Stories that reflect our oldest fear

So when Clarke published his novel The Hammer of God, about just such an effort, in 1993, he did not consider it merely science fiction. “It was my duty to show what could be done about the asteroid menace,” he wrote. “By creating a self-fulfilling prophecy, I might even save the world – though I’d never know.” The following year, 21 fragments of the comet Shoemaker-Levy 9 collided with Jupiter, giving NEO-watchers a preview of what one might do to us. One of the impacts was equivalent to six million megatons of TNT, creating a cloud of debris as wide as Earth.
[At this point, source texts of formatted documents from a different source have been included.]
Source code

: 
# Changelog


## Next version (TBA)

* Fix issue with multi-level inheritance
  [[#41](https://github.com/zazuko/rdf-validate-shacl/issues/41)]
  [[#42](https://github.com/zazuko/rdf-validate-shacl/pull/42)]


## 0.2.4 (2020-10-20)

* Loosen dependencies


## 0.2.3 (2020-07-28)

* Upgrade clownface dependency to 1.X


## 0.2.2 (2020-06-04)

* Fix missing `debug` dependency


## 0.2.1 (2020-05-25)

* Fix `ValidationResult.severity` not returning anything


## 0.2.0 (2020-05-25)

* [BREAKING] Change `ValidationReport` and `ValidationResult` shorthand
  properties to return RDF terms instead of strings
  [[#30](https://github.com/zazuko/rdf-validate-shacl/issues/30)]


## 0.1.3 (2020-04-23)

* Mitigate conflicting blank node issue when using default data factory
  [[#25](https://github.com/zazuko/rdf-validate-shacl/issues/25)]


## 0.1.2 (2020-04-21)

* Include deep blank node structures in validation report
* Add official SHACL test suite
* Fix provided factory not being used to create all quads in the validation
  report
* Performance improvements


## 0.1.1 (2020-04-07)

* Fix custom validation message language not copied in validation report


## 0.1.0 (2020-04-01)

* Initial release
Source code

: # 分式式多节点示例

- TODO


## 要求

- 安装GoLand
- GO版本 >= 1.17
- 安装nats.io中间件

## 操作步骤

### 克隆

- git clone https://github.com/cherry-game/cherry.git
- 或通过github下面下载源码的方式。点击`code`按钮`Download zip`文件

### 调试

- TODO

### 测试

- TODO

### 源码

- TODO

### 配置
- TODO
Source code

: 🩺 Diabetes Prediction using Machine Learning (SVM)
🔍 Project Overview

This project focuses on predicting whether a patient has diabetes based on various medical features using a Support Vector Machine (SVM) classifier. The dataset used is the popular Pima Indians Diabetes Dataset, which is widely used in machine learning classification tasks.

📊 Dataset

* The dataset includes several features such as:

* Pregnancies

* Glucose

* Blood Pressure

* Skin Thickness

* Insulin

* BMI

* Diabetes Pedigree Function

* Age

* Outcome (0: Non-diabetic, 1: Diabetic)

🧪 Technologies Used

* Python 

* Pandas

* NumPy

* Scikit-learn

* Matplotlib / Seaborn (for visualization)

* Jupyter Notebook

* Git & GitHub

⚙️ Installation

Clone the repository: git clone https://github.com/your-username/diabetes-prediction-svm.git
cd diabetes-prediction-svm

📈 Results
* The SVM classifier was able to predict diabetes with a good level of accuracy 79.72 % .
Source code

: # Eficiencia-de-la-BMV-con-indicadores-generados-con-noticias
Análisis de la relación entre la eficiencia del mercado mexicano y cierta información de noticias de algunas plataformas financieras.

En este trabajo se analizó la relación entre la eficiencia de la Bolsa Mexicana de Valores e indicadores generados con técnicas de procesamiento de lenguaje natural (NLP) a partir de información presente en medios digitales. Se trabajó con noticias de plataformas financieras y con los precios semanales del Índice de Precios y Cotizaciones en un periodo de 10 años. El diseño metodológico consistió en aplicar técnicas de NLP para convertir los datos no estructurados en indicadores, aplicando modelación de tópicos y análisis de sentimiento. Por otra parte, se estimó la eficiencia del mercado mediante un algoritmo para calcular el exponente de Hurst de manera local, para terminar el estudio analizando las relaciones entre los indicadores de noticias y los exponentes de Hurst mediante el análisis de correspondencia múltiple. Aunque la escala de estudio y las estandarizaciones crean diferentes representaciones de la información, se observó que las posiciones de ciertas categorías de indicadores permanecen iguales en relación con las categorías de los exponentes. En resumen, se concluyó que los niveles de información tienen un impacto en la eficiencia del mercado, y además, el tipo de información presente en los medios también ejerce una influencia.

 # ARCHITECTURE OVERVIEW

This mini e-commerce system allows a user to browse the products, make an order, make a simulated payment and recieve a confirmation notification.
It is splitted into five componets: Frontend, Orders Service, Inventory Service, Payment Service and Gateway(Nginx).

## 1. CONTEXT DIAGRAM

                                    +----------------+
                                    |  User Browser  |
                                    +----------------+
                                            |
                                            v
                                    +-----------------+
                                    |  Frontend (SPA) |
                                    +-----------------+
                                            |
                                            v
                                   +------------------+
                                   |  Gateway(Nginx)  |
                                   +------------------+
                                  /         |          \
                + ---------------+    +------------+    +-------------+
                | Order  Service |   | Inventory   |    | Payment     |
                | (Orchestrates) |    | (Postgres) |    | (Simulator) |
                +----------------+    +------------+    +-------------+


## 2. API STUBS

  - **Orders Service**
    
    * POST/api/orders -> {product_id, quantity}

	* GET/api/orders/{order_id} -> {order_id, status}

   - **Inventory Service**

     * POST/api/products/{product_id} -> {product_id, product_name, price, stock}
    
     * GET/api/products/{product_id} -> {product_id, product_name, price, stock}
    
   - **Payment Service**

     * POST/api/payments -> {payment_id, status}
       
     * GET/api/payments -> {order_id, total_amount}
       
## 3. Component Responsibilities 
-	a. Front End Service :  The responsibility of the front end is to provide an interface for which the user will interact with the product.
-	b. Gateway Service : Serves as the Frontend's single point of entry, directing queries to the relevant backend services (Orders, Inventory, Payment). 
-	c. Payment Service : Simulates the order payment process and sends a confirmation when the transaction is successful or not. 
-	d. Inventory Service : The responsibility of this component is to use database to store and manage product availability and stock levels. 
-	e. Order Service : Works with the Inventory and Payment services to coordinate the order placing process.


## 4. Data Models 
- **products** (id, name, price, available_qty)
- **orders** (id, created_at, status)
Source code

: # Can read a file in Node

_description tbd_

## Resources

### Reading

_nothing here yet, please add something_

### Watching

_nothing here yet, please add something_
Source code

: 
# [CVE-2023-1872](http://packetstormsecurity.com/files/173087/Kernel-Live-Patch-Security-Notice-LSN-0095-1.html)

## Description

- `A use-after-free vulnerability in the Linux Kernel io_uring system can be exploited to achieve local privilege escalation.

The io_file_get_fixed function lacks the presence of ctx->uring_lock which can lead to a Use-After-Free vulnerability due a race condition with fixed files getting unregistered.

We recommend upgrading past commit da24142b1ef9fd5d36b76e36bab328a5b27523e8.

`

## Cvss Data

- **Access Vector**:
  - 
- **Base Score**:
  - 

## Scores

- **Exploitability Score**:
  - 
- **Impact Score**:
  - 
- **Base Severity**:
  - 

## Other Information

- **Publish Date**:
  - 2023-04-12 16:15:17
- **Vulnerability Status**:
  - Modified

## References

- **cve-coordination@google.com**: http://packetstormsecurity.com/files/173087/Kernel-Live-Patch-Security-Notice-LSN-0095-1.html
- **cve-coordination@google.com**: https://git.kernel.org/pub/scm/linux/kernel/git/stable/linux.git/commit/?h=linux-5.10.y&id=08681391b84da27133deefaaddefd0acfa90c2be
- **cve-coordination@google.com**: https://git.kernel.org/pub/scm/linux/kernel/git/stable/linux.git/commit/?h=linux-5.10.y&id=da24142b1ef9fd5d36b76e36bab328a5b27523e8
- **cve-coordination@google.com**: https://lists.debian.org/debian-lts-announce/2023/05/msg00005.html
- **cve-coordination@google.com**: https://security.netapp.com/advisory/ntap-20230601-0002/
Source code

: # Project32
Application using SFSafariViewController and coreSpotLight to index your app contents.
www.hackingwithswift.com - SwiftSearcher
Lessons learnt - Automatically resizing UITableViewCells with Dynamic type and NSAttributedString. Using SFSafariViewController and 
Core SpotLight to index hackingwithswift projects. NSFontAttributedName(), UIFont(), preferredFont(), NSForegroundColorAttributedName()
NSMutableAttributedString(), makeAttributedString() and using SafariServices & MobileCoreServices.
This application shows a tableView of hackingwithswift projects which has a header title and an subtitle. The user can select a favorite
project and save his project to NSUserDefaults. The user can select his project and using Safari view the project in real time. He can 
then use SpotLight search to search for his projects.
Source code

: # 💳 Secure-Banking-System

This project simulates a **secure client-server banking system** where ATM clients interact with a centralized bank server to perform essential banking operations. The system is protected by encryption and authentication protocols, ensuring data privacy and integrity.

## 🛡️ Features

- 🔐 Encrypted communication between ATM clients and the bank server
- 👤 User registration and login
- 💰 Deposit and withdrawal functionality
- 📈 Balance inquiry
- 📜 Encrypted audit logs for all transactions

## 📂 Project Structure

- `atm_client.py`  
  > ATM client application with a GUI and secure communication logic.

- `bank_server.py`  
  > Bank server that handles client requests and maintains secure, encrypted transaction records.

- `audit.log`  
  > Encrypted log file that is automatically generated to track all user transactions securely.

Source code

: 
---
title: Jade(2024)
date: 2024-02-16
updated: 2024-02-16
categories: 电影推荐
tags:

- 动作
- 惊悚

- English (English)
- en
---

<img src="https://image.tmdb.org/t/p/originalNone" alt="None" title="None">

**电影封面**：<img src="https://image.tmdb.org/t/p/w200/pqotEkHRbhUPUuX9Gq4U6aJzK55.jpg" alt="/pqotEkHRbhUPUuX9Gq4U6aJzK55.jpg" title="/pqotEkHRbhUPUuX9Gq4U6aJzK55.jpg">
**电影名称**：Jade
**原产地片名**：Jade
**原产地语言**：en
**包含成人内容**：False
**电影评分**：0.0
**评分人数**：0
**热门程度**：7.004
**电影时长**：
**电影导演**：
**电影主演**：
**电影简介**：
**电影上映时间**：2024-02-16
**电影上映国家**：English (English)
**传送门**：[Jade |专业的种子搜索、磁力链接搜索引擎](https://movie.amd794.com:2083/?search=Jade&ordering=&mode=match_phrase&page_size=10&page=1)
Steven Spielberg optioned The Hammer of God, which was then merged with When Worlds Collide to form the basis for the 1998 movie Deep Impact. Although neither novel was ultimately credited, their influence is undeniable. A comet is expected to cause an Extinction Level Event. The world’s governments make plans to nuke it or, if that fails, to preserve a few thousand survivors in underground caves (“Our new Noah’s Ark,” says the president) until the surface is habitable again. In reality, blowing up a NEO rather than deflecting it would be very risky, because it would likely create a fusillade of shrapnel. As Arthur C Clarke writes, “Which is better – a single mega-catastrophe in one place, or hundreds of smaller ones?”

Deep Impact coincided with Armageddon, a similarly themed movie about the effort to stop an asteroid which is, absurdly, “the size of Texas”: more than 100 times bigger than the K-T object. “It’s what we call a global killer,” Billy Bob Thornton’s Nasa executive tells the president. “The end of mankind. Doesn’t matter where it hits, nothing would survive, not even bacteria.” It sounds like a brag.

While both movies precede the ultimate success of a mission with enough failure to allow for spectacular CGI mayhem, their approaches could not be more different. Deep Impact is a deeply sentimental picture, primarily concerned with how a handful of individuals process doomsday. It is really about mortality and grief. Michael Bay doesn’t care about any of that. Armageddon is a boy’s own apocalypse: glib, bombastic, chauvinistic, and blithely uninterested in most of the world’s population. Armageddon outperformed Deep Impact at the box office by more than $200m, which tells you a lot. It’s obvious which one Don’t Look Up’s movie-within-a-movie, Total Destruction, is parodying with its tagline: “When the asteroid hit us, he hit back.”